> [TASK TO COMPLETE]:
Exclude the images and transcribe the entries below precisely.

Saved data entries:
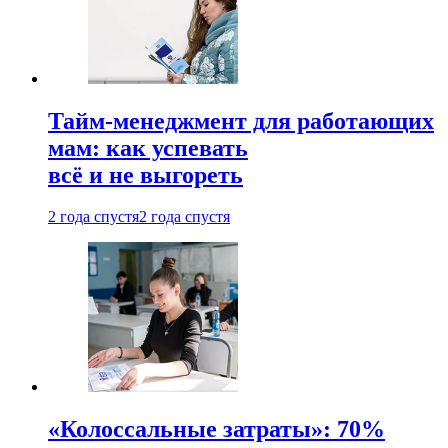
Тайм-менеджмент для работающих
мам: как успевать
всё и не выгореть
2 года спустя
2 года спустя
«Колоссальные затраты»: 70%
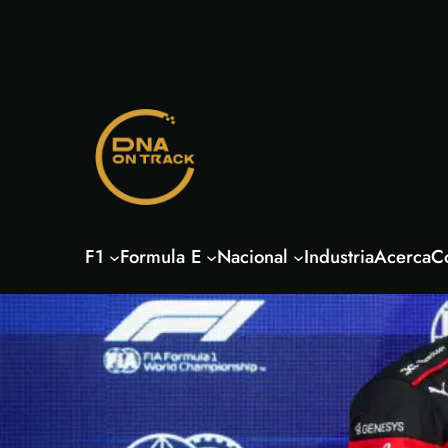
Saltar
al
contenido
F1
Formula E
Nacional
Industria
Acerca
C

> [TASK RESPONSE]:
Тайм-менеджмент для работающих
мам: как успевать
всё и не выгореть
2 года спустя
2 года спустя
«Колоссальные затраты»: 70%
Saltar
al
contenido
F1
Formula E
Nacional
Industria
Acerca
C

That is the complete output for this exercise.